*Exercise instructions*
A: Condense the paragraph of the blog post that begins "FLUMADIDDLE. Is that not" into a single sentence that keeps its main facts.
B: In one to three sentences, explain why the writer of the blog post wonders how a cow's udder is connected.

*Extract*
════════

Flume be the first thing on my mind, like a flume of water coming down from the mountains.

Flu, don't like that!

Moxy = nerve, or I might say "that dude has plenty of balls!"

I'm gonna make me a word up about. I see and work with a bunch of flumos everyday. I just like the way that word sounds. It's my blog and I like it!!!

DAMN!!! I RAN ACROSS AN EVEN BETTER WORD THAN FLUMMOXED.

FLUMADIDDLE. Is that not a humdinger of a word or what? It means utter nonsense. or worthless frills.

I don't see how a cow's udder has any connection?  

((( Ohh! Silly me! When I say utter in me head, it sounds like udder. Never mind . . . old age brain fart thing! )))

Back to the fuming thing. Well what the hell be a fuming? I know what a fume is. Man sometimes I cut a fart you know, "sheesh where the hell did them fumes come from," I ask.

"I sure didn't eat anything that tasted that bad going in, I got me an internal gas maker some
where's up my ass!"

Gosh darn it, I got sidetracked . . . Imagine that!

I read a Norman Vincent Peale book a looong time ago, called The Power of Positive Thinking. Too bad it didn't work!

════════

*Entries supplied*
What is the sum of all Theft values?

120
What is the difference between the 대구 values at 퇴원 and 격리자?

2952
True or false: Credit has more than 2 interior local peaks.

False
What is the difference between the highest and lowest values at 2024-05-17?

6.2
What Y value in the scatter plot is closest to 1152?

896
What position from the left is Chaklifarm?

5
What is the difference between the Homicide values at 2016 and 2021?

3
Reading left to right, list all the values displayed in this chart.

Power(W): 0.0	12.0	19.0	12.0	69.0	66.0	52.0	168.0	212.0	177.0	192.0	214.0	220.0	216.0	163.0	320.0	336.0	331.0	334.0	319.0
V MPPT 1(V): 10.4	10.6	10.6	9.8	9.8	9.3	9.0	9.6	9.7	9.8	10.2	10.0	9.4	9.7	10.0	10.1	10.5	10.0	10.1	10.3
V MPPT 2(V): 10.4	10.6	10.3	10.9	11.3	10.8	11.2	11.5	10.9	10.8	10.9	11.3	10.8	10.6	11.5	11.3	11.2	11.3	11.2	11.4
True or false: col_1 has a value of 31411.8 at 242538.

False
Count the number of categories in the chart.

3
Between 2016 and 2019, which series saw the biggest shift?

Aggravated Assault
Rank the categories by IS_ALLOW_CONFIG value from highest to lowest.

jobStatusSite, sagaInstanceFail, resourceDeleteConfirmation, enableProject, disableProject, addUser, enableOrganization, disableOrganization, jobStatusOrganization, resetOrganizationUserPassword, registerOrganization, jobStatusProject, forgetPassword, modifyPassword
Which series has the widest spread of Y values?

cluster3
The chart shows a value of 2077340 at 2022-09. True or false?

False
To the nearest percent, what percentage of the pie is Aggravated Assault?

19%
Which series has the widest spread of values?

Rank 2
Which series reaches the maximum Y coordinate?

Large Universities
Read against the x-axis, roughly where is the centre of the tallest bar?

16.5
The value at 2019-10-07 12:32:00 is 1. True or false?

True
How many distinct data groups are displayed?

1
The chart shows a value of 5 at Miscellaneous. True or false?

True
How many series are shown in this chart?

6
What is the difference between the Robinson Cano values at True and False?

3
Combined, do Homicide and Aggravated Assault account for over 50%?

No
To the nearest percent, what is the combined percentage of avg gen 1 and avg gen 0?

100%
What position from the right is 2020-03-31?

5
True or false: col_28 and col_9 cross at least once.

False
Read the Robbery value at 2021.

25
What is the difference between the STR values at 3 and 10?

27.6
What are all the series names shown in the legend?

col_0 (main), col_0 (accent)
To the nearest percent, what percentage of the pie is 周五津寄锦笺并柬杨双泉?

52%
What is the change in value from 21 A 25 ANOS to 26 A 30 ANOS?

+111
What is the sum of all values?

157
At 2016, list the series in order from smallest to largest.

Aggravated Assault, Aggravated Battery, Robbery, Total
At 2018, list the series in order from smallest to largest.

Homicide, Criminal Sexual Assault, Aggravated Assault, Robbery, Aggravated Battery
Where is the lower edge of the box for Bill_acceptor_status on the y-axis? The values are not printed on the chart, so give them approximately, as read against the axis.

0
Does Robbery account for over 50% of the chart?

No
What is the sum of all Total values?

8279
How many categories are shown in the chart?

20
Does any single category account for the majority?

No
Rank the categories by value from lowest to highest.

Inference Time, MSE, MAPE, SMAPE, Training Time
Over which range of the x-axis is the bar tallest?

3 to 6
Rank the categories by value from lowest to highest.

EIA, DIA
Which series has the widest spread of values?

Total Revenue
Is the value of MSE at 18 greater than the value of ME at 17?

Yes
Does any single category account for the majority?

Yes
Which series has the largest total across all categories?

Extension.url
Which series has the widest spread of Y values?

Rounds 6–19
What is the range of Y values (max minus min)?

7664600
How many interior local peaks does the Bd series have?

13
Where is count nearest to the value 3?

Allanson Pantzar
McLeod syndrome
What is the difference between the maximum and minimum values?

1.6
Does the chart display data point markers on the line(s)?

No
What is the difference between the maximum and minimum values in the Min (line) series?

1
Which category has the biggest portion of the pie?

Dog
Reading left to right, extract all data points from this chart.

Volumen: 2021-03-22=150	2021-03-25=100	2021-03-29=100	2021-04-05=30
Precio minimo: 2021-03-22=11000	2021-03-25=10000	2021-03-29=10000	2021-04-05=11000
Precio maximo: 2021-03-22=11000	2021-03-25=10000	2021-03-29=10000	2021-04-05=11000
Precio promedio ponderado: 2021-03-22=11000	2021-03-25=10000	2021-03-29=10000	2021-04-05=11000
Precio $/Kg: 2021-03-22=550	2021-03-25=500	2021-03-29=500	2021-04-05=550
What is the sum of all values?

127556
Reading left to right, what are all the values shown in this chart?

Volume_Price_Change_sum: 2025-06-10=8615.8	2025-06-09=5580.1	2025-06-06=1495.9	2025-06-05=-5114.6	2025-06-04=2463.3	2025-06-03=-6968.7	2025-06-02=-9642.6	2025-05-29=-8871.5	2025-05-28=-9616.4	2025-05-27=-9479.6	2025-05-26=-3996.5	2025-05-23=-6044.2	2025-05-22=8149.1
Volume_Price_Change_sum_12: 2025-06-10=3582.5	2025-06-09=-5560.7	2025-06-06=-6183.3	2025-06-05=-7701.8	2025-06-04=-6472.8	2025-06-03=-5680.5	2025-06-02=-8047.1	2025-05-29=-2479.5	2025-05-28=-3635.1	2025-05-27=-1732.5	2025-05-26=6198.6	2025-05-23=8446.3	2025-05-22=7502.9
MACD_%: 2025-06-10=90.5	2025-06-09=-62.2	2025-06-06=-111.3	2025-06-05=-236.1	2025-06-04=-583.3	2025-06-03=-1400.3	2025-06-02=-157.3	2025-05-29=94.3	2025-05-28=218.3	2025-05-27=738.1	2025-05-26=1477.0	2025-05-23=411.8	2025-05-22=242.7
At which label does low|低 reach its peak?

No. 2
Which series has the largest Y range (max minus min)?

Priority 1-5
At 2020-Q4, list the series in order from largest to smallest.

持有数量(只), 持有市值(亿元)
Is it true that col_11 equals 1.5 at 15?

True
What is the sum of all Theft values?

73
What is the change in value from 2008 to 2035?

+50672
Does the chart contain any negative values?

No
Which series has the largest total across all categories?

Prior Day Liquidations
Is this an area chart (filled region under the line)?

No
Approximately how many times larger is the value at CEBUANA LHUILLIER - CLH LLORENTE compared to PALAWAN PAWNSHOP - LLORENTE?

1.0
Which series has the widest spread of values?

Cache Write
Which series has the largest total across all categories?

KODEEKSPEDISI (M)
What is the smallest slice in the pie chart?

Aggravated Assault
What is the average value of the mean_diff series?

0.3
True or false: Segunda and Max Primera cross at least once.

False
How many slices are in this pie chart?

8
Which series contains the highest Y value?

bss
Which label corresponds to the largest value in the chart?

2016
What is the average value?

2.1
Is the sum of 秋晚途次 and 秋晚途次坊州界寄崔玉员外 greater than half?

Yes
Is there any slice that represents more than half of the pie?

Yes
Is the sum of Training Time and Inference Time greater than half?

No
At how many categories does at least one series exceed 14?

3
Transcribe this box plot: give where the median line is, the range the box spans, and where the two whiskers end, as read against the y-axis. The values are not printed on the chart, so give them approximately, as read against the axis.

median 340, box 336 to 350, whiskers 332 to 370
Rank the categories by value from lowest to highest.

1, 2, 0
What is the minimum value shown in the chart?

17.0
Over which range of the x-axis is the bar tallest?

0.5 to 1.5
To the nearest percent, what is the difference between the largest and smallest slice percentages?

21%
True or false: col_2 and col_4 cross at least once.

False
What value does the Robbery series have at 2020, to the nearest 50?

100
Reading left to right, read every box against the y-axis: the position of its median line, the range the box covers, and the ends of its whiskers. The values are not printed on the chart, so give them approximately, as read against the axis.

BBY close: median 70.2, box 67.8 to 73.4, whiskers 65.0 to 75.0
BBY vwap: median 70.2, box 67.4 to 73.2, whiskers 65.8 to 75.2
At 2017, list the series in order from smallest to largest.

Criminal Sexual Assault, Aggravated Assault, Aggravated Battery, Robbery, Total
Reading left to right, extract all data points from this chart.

════════

*Answers given*
A: The writer calls "flumadiddle" a humdinger of a word meaning utter nonsense or worthless frills.

B: The definition of "flumadiddle" includes the word "utter," which sounds like "udder" in the writer's head. Realizing this, the writer takes the question back as an old-age lapse of the brain.